Targeting the intestinal stem cell niche through energy and metabolism signaling, for colorectal cancer chemoprevention using aspirin and metformin

Abstract

Colorectal cancer (CRC) although largely preventable, remains the second most common cause of cancer-related deaths in the United Kingdom. Obesity, type 2 diabetes and physical inactivity are CRC risk factors that alter metabolism. Growing evidence indicates that overnutrition increases ‘stemness’: the ability of intestinal stem cells to self-renew or differentiate. The mechanistic target of rapamycin (mTOR) pathway, a central metabolic regulator, is elevated in CRC and modulates stem cell response to nutrients. Therefore, chemopreventive agents which regulate nutrient signalling may be used to combat the increase in obesity-related CRC. Aspirin and metformin have been independently shown to decrease CRC incidence. Aspirin has been shown to have a differential protective role in obese individuals. Both drugs reduce stemness in CRC cell lines independently, however, the potential of the combination of aspirin and metformin for the chemoprevention of obesity- driven CRC remains to be explored. Hence, this thesis aims to understand whether aspirin and metformin decrease overnutrition-driven stemness in CRC, while exploring their synergistic potential and mechanism.

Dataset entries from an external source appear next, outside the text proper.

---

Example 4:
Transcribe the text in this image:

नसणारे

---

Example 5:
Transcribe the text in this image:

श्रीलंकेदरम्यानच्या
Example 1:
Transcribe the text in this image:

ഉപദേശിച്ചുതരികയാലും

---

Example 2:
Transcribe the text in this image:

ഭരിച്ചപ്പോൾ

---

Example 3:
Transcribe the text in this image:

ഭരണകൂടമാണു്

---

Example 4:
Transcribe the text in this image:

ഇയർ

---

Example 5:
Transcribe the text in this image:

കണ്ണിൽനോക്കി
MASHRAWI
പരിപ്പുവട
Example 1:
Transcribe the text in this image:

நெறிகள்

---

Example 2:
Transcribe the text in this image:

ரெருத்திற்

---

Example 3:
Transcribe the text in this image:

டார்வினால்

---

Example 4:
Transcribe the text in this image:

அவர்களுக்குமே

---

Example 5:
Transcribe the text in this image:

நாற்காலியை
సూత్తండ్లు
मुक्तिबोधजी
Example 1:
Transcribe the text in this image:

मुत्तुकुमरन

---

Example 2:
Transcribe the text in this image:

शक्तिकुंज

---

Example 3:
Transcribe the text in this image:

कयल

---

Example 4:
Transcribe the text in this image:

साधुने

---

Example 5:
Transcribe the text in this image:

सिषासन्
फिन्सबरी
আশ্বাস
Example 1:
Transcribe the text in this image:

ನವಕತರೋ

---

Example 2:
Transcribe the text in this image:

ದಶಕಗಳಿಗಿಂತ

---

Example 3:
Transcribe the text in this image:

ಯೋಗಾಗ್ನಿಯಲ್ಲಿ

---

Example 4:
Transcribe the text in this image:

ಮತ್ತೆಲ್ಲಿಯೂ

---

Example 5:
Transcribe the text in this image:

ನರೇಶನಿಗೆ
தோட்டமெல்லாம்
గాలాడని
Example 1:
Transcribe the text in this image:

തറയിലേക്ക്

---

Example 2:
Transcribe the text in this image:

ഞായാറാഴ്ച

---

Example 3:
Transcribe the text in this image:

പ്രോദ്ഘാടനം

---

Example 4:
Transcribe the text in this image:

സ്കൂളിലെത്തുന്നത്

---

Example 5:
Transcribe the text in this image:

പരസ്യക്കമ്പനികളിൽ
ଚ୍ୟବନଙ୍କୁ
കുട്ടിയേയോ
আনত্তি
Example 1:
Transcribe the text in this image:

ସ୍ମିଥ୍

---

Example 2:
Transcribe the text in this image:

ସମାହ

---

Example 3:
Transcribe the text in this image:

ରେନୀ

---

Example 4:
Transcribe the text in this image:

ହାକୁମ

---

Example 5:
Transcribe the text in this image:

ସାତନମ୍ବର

In CRC cell lines, aspirin and metformin treatment reduced transcript levels of stem cell markers LGR5 and CMYC, and inhibited mTORC1 downstream target phosphorylation levels. Utilizing 3-dimentional (3D) sphere formation assays revealed that aspirin and metformin also reduced stem cell function in the HCT116 cell line. Drug combination showed a stronger effect compared to either drug alone, and synergy assays confirmed that drug combination has a synergistic effect. These effects on the stem cell niche were further validated in mouse Apcfl/fl intestinal organoids, whereby aspirin and metformin reduced clonogenicity capacity. Patient organoids from different genetic backgrounds were established: sporadic, familial adenomatous polyposis (FAP), and Peutz- Jeghers syndrome (PJS). Upon treatment with aspirin and metformin, LGR5 and CMYC transcript levels were reduced in all normal mucosa patient-derived organoids. Aspirin and metformin attenuated the effects of lipid mixture overnutrition in mouse Apcfl/fl organoids and normal mucosa patient-derived organoids. Transcriptome analysis of aspirin, metformin or combination treated HCT116 cells further demonstrated the synergistic effect and revealed potential pathways modulated by these drugs: ER stress and the spliceosome. My findings provide a novel insight for the potential role of the combination of aspirin and metformin for CRC chemoprevention, particularly in ‘at risk’ obese individuals.